Your instructions: Rewrite the listing from its start through the line containing "Reading right to", swapping every "chart" for "graph" and leaving all else unchanged. Leave the pictures out of your answer.
**** Material for this task
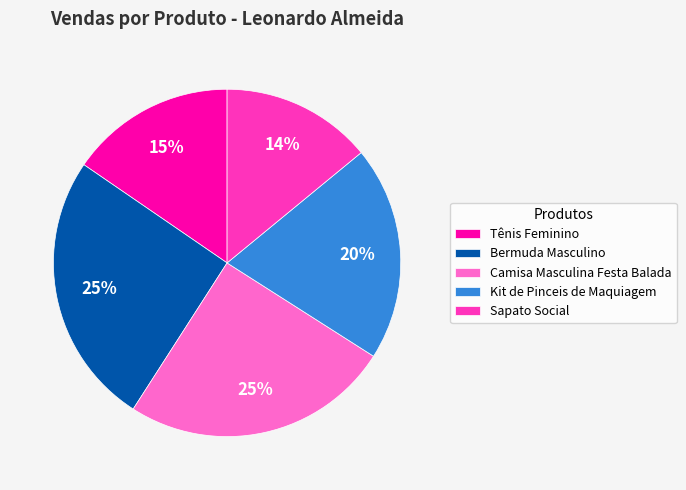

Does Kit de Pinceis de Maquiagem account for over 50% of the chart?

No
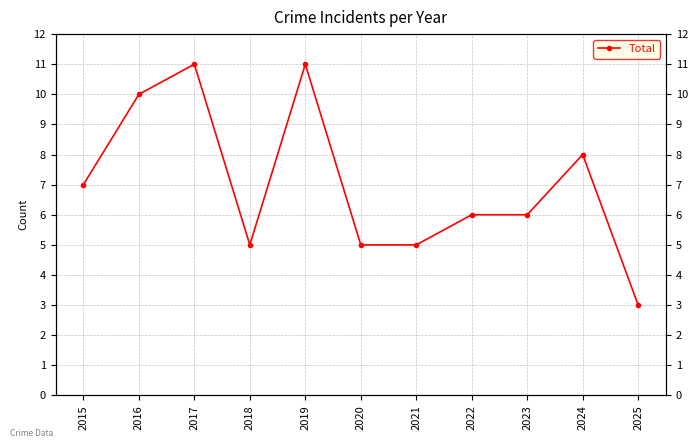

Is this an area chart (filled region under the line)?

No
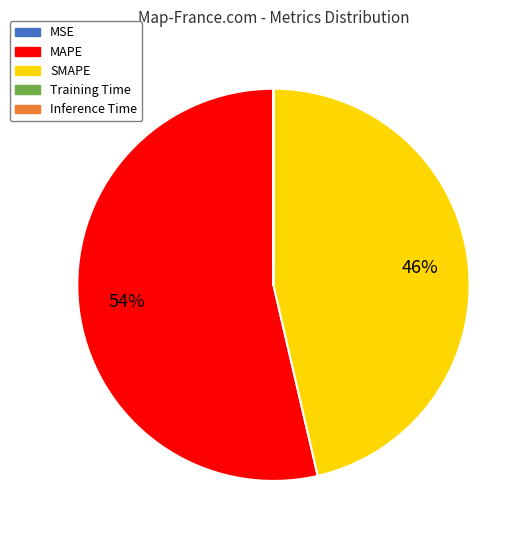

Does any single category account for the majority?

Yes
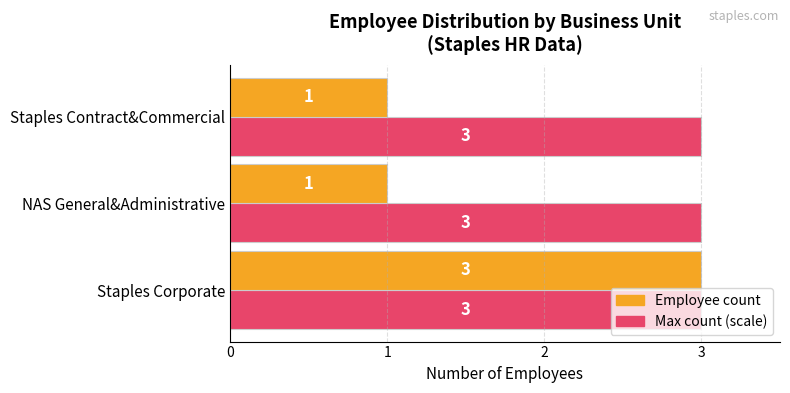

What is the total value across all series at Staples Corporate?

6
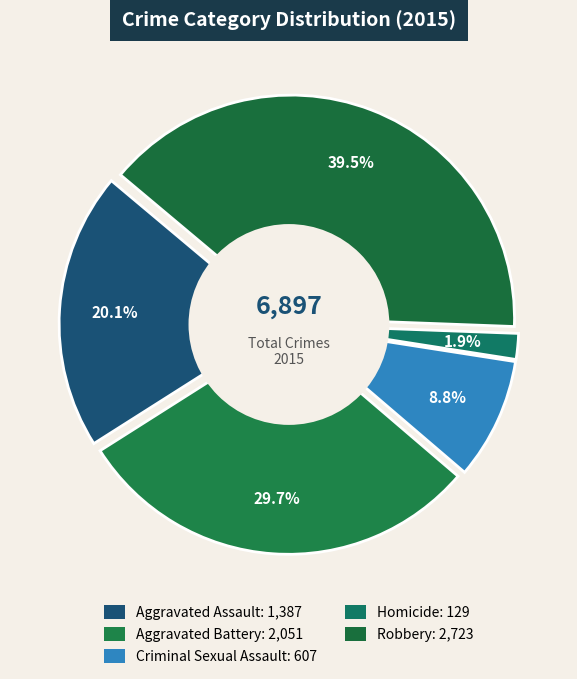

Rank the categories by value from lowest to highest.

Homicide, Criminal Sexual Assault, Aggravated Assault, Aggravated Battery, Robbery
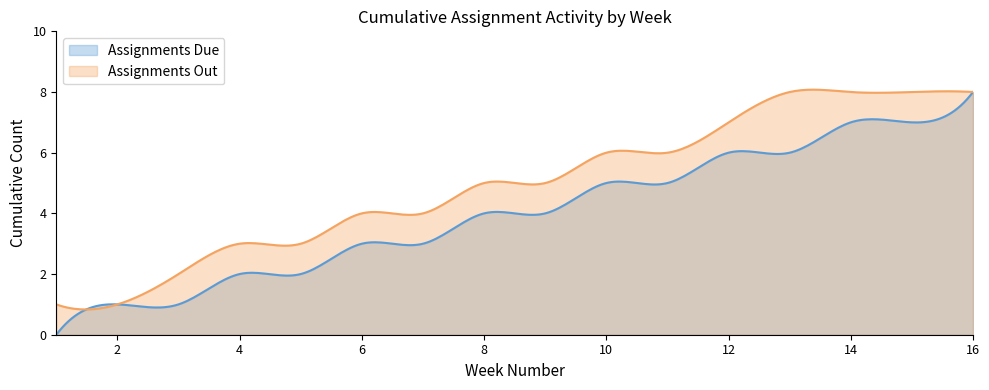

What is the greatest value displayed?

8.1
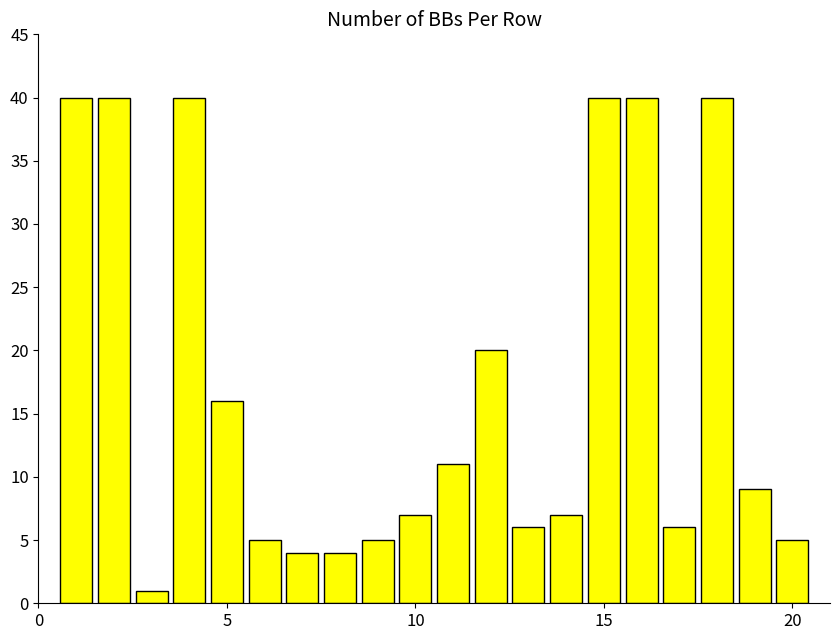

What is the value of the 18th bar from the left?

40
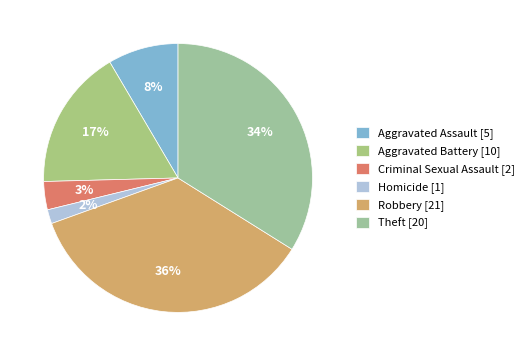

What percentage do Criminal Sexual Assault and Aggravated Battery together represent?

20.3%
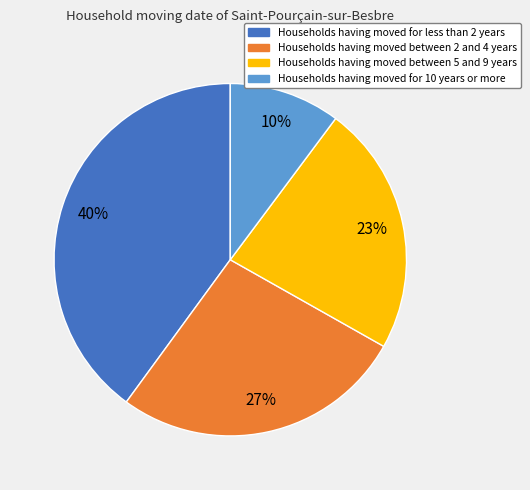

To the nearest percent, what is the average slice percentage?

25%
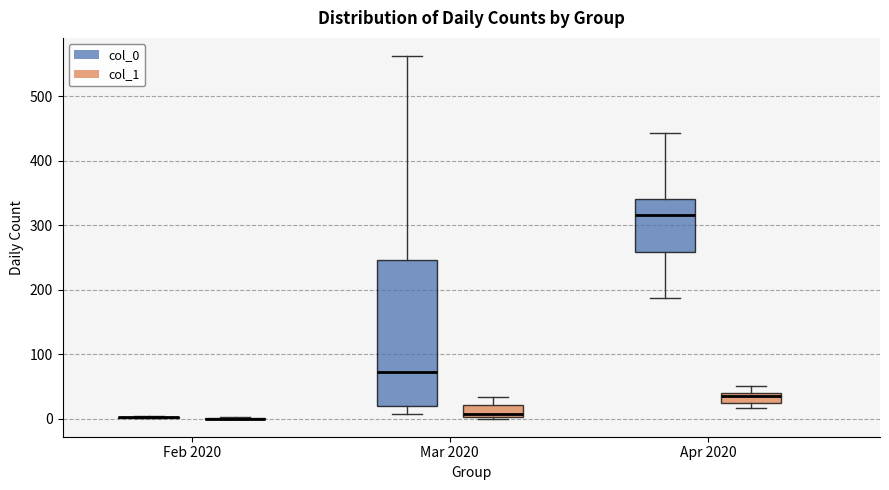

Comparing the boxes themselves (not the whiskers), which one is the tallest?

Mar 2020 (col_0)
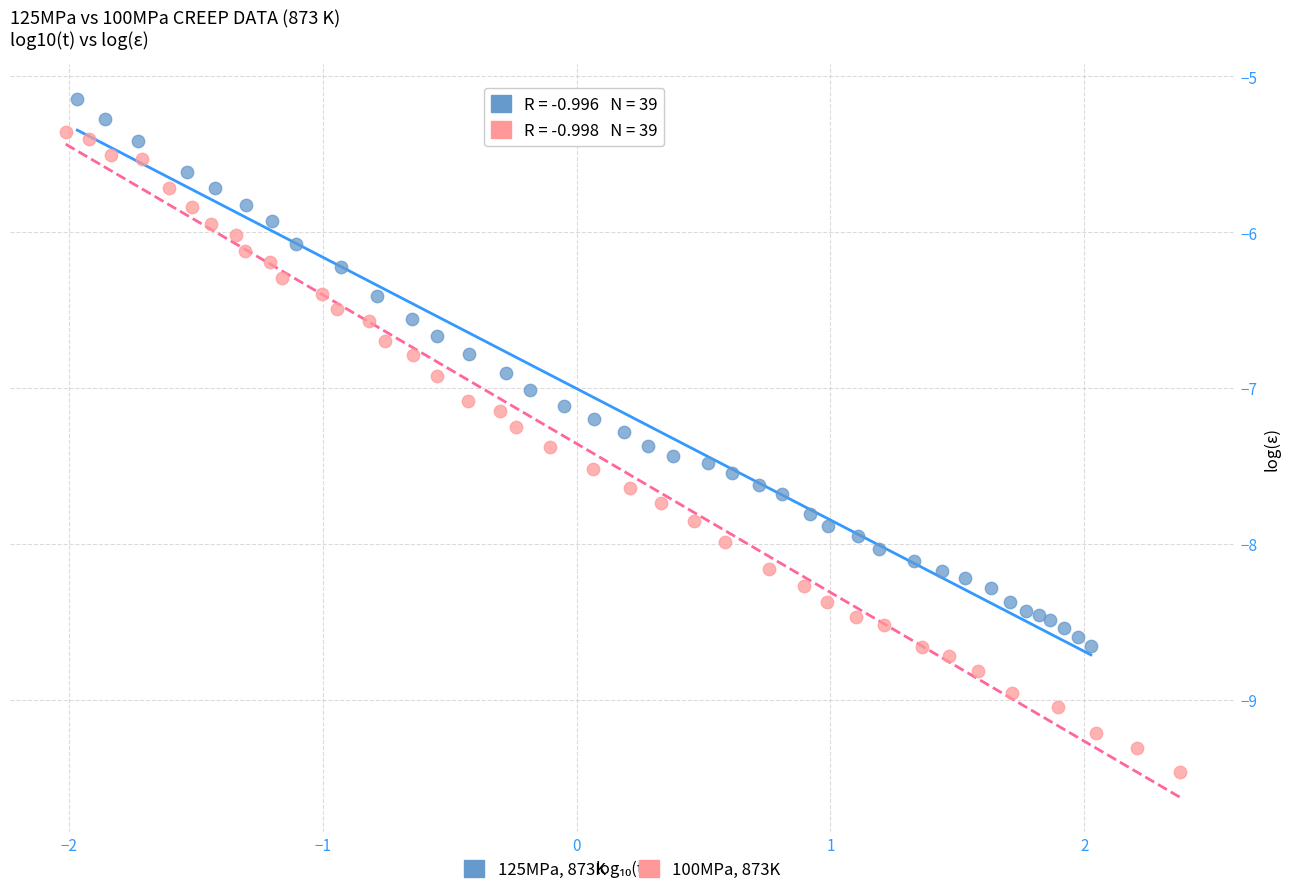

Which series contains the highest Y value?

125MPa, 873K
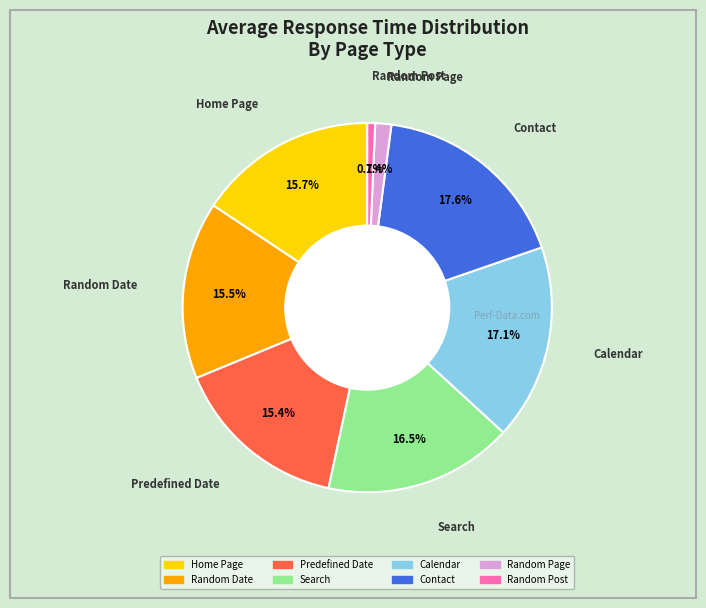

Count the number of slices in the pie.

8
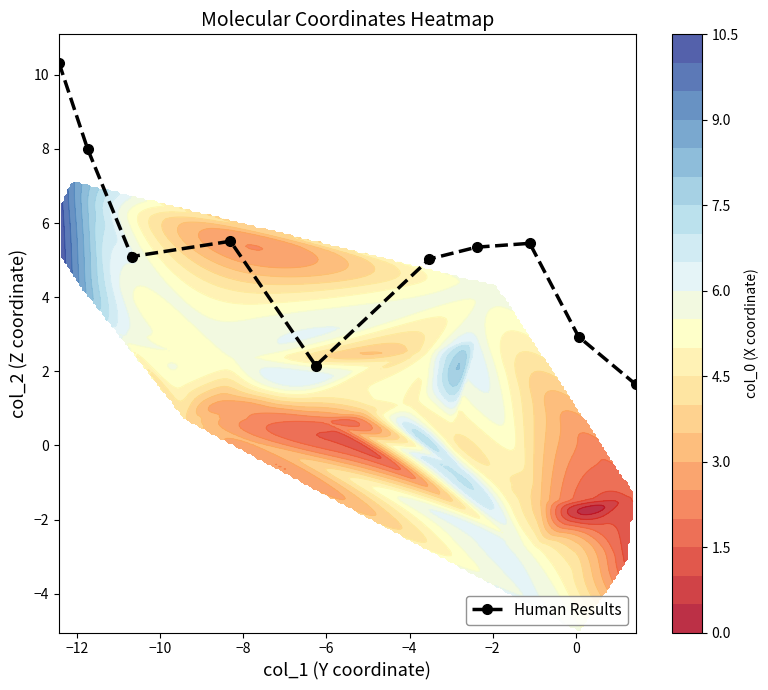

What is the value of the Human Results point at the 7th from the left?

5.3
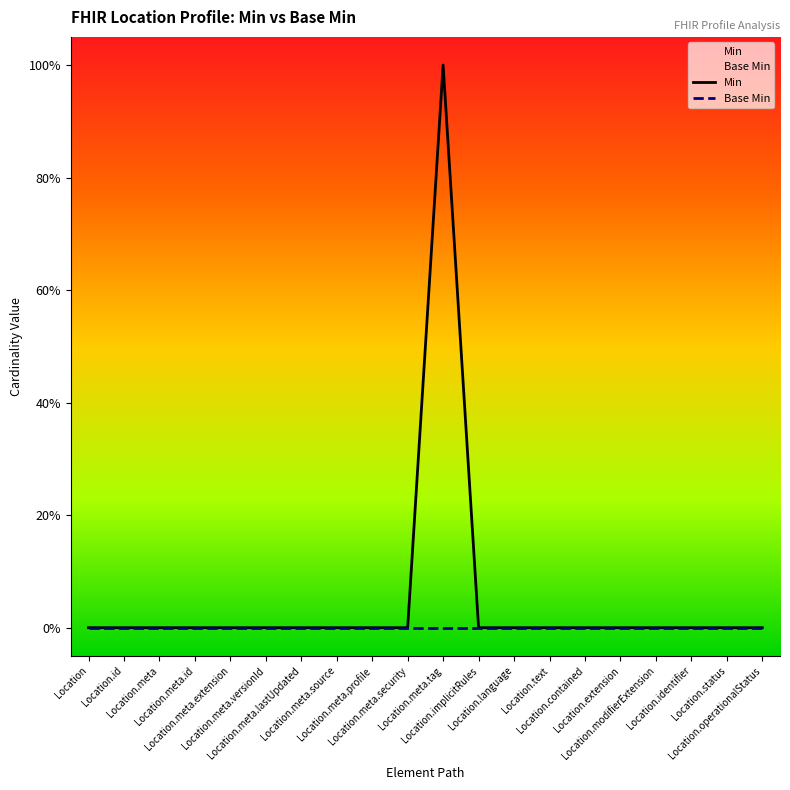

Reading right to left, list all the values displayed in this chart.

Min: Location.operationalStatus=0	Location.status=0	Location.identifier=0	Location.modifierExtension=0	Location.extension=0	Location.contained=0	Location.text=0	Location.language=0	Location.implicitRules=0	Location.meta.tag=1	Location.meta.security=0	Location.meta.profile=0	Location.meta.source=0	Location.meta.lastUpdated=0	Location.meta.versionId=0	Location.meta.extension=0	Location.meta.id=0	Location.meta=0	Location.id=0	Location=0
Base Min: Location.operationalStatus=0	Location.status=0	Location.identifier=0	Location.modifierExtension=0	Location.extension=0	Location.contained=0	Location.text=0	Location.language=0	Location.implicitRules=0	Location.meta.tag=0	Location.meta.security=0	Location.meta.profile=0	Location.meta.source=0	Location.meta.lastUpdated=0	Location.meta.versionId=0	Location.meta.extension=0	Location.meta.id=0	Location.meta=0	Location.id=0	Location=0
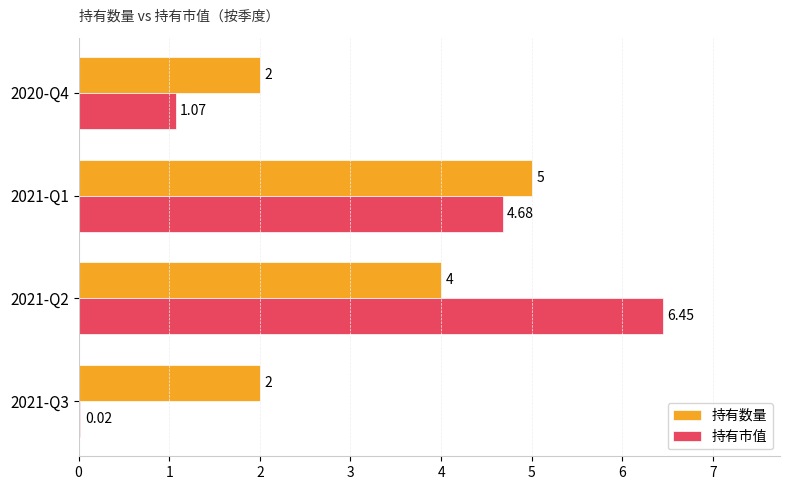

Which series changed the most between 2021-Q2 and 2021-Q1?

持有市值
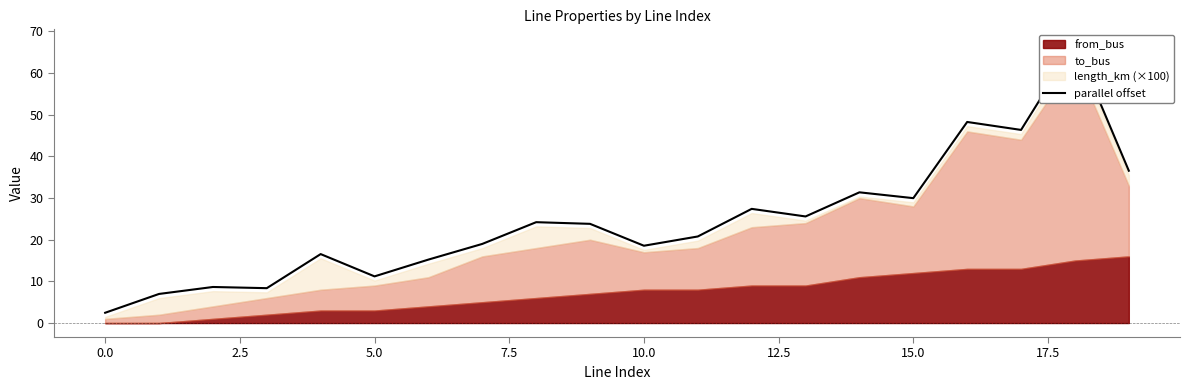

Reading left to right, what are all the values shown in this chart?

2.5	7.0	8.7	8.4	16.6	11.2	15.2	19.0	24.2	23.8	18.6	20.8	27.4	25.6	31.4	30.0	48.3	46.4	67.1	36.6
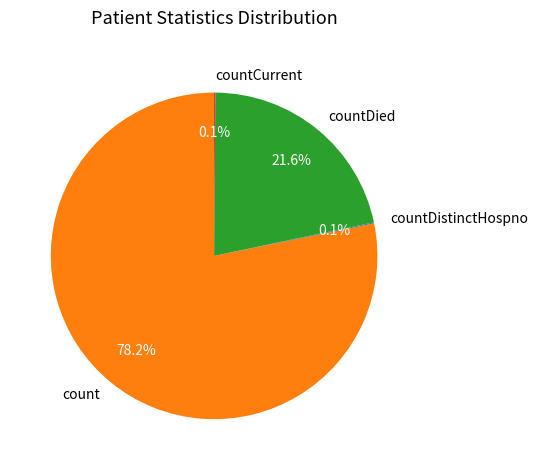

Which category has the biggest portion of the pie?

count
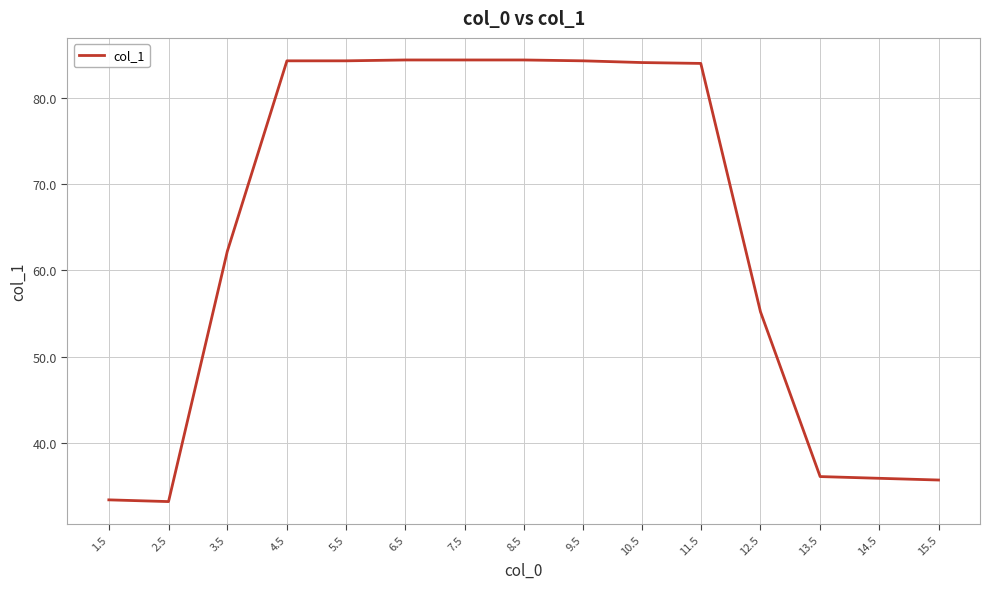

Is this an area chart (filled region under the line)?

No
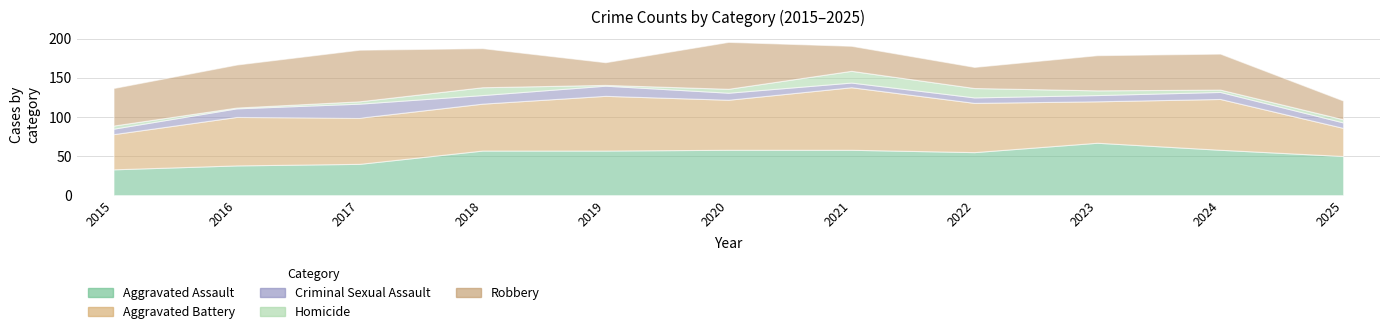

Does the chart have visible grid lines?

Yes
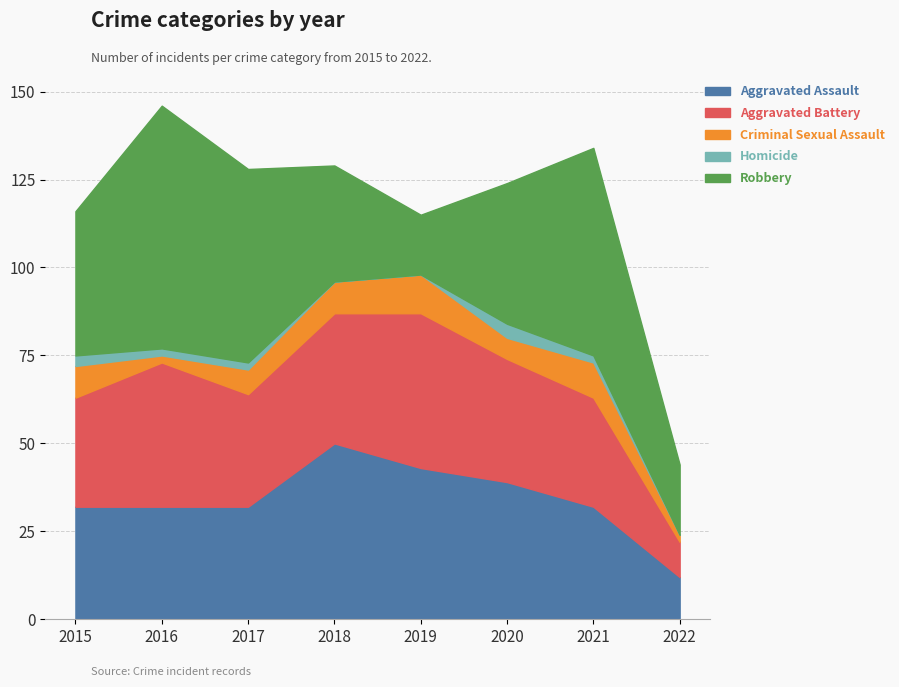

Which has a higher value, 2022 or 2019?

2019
********
Answer for this exercise:
Does Kit de Pinceis de Maquiagem account for over 50% of the graph?

No

Is this an area graph (filled region under the line)?

No

Does any single category account for the majority?

Yes

What is the total value across all series at Staples Corporate?

6

Rank the categories by value from lowest to highest.

Homicide, Criminal Sexual Assault, Aggravated Assault, Aggravated Battery, Robbery

What is the greatest value displayed?

8.1

What is the value of the 18th bar from the left?

40

What percentage do Criminal Sexual Assault and Aggravated Battery together represent?

20.3%

To the nearest percent, what is the average slice percentage?

25%

Comparing the boxes themselves (not the whiskers), which one is the tallest?

Mar 2020 (col_0)

Which series contains the highest Y value?

125MPa, 873K

Count the number of slices in the pie.

8

What is the value of the Human Results point at the 7th from the left?

5.3

Reading right to left, list all the values displayed in this graph.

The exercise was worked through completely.